**CONSIGNE 1**: Selon le passage sur la réglementation chinoise de l'IA, quelle information le fournisseur d'IA génératrice de contenu doit-il recueillir auprès des utilisateurs finaux ?

**PASSAGE**:

== == ==

En matière de régulation, la Cyberspace Administration of China, l’autorité de contrôle du numérique, a publié un corpus de règles concernant l’IA53 génératrice de contenu54 en version provisoire, ouvert à la consultation dans un premier temps mais d’ores et déjà mis en œuvre55. L’article 3 précise des objectifs, somme toute, assez similaires à ceux de l’UE. En effet, le texte indique notamment que l’État soutient l’innovation et encourage l’adoption de logiciels, d’outils de ressources informatiques et de données sûrs et dignes de confiance.
Au-delà de cet apparent partage de vue, la réglementation chinoise fait peser de fortes exigences sur les fournisseurs d’IA génératrice de contenu. En ce sens, l’article 4 prévoit que le contenu généré à l’aide de l’IA devra incarner les valeurs sociales fondamentales. À l’inverse, il ne devra pas contenir de contenu subversif à l’égard du pouvoir de l’État, du système socialiste. Il ne devra pas non plus inciter à la sécession du pays, saper l’unité nationale, encourager entre autres le terrorisme, l’extrémisme, la haine nationale, la discrimination éthique. Il ne devra pas non plus être susceptible de perturber l’ordre économique et social. Ces termes très flous ouvrent une large place à l’interprétation.
Outre la garantie du respect aux principes idéologiques, aux termes des articles 4 et 15, les fournisseurs doivent s’assurer que le contenu généré à l’aide d’IA est vrai, exact, exempt de discrimination fondé sur la race, le pays ou le sexe de l’utilisateur. Soumis à des exigences de contrôle des contenus, ils doivent non seulement prendre des mesures empêchant la production de fausses informations et adopter des mesures de filtrage du contenu inapproprié, mais ils doivent également être en mesure d’empêcher que ce contenu soit à nouveau généré. Enfin, avant la mise en service des produits d’IA générateur de contenu, les fournisseurs doivent procéder à des formalités d’évaluation et de dépôt des algorithmes56.
Les mesures de surveillance ne pèsent pas uniquement sur les fournisseurs, elles concernent également les utilisateurs finaux pour lesquels le fournisseur d’IA génératrice de contenu doit recueillir l’identité réelle57.
Ce cadre normatif qui apparaît à bien des égards très contraignant, semble tout de même assez paradoxal, au regard de la volonté affirmée de s’imposer comme première puissance en termes d’innovation à l’horizon 2049. Dans ce paradoxe, il faut comprendre que la Chine actuelle ne partage pas la vision occidentale faisant de la liberté comme une condition de l’innovation58. En ce sens, la vision de la Chine est à l’évidence très éloignée de celle des États-Unis.

== == ==

**RELEVÉS LISTÉS**:
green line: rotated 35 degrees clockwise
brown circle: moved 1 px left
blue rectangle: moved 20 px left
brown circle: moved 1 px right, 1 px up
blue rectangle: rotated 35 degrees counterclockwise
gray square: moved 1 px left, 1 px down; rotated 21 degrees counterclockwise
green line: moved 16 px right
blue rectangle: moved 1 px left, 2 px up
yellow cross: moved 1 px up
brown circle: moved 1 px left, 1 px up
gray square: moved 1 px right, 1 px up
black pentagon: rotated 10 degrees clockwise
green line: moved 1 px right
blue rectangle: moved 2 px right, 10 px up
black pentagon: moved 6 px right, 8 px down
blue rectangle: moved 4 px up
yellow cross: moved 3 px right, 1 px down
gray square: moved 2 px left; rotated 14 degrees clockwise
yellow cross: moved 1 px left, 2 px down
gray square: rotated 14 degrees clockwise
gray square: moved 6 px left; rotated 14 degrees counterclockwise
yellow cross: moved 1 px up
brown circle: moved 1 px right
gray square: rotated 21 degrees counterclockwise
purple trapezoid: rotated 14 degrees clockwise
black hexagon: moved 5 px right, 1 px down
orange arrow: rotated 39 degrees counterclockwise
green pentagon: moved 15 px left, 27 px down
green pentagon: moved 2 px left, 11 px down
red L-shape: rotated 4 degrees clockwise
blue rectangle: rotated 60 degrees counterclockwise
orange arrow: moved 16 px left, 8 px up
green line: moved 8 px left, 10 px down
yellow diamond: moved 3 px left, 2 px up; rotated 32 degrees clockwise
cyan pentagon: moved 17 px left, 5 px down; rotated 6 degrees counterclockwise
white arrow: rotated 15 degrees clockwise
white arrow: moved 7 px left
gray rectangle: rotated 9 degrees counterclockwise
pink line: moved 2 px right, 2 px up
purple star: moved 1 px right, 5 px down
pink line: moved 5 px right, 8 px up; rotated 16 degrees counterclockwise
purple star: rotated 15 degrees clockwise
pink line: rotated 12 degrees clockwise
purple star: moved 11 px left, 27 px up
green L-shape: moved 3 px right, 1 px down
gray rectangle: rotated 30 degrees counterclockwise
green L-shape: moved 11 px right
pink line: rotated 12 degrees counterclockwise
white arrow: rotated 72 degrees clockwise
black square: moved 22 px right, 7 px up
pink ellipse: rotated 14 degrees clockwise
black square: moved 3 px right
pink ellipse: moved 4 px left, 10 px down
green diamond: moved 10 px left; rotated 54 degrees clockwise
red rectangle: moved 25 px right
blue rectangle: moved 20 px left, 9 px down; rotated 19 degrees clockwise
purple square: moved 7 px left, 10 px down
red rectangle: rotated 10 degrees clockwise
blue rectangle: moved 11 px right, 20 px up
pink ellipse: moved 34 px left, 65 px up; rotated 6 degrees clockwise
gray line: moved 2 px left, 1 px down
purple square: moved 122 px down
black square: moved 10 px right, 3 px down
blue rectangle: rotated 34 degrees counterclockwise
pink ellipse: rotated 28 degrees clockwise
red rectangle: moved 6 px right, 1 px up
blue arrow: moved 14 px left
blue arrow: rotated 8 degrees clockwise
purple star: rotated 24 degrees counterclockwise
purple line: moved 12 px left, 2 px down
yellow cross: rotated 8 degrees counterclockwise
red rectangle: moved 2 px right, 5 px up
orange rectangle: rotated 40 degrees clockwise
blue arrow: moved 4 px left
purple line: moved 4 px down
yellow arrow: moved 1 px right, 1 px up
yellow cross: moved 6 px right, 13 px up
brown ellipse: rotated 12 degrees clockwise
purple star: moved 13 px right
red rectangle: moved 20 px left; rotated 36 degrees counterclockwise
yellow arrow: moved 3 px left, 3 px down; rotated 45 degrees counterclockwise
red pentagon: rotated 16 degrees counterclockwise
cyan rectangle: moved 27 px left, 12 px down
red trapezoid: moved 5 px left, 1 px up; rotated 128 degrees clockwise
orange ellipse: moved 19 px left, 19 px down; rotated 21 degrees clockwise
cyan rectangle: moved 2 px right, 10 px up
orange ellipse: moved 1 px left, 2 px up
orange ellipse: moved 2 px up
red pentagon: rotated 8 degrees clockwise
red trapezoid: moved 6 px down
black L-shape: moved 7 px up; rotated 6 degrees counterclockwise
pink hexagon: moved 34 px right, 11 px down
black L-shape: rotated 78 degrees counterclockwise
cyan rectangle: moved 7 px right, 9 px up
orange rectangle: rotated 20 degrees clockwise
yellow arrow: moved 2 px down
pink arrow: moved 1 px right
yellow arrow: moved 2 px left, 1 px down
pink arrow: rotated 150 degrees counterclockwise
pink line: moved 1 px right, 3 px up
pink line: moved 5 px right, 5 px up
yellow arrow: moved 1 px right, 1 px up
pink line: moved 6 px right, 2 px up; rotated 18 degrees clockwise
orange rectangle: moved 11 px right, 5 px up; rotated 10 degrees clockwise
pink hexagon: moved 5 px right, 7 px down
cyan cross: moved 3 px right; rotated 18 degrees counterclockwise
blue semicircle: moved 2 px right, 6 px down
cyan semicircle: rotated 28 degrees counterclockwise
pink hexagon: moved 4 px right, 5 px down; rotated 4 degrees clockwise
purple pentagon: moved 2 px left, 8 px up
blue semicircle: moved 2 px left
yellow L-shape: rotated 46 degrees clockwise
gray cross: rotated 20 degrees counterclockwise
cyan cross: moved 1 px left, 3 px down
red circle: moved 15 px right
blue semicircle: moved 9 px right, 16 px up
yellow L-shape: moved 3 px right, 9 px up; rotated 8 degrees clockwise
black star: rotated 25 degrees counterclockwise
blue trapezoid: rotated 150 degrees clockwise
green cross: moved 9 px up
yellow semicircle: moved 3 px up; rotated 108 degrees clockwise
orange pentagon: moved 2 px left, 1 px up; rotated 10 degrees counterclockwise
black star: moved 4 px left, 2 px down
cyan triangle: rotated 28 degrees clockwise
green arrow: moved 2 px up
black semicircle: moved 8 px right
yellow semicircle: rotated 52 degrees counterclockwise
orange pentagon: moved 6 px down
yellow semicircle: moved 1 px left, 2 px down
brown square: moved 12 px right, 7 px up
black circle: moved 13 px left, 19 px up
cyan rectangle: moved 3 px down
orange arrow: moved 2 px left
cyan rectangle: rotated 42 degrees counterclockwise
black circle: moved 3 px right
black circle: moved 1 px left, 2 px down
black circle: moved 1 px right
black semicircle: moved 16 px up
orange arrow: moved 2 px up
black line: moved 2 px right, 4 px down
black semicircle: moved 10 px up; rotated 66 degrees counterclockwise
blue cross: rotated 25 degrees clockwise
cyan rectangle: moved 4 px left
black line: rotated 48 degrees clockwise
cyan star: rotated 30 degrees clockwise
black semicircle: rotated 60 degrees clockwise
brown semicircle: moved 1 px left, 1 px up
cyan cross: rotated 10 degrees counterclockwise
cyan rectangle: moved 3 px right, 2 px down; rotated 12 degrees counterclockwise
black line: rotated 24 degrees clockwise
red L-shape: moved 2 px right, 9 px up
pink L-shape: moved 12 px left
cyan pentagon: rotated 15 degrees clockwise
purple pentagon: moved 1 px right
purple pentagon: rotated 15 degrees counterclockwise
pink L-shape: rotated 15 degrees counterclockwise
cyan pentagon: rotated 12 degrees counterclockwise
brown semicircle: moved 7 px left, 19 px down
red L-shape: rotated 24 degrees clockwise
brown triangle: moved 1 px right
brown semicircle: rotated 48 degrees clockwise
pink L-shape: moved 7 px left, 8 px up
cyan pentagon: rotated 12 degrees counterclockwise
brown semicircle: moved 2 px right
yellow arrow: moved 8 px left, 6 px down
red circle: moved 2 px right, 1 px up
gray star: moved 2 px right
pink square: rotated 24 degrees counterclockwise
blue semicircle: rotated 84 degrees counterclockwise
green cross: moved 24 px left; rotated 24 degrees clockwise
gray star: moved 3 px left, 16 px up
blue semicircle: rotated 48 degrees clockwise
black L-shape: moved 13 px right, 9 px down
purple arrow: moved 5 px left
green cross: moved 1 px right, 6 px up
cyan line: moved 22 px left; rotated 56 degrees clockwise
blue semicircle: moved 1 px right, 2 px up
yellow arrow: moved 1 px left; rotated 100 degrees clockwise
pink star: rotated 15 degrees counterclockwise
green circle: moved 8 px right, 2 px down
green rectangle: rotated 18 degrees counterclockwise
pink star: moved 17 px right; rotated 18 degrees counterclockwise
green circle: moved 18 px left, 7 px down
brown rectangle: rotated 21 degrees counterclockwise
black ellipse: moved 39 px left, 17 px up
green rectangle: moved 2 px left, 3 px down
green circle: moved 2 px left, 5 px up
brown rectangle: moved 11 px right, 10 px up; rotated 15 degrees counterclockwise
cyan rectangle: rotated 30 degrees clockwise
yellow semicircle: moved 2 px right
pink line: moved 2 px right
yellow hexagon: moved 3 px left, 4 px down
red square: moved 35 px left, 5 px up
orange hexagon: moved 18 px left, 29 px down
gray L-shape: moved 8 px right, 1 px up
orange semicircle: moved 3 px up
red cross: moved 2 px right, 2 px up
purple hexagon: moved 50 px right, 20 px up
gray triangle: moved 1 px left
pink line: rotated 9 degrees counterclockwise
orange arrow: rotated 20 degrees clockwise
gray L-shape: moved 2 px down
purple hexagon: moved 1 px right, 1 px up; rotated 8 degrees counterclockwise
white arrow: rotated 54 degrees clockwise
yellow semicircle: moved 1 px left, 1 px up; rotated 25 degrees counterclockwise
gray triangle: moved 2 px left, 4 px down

== == ==

**CONSIGNE 2**: Reproduisez à l'identique les lignes de la liste, en partant de son début et en terminant par la ligne contenant "gray square: moved 1 px right, 1 px up", celle-ci comprise.

**RÉPONSE ATTENDUE 1**: Leur identité réelle.

**RÉPONSE ATTENDUE 2**:
green line: rotated 35 degrees clockwise
brown circle: moved 1 px left
blue rectangle: moved 20 px left
brown circle: moved 1 px right, 1 px up
blue rectangle: rotated 35 degrees counterclockwise
gray square: moved 1 px left, 1 px down; rotated 21 degrees counterclockwise
green line: moved 16 px right
blue rectangle: moved 1 px left, 2 px up
yellow cross: moved 1 px up
brown circle: moved 1 px left, 1 px up
gray square: moved 1 px right, 1 px up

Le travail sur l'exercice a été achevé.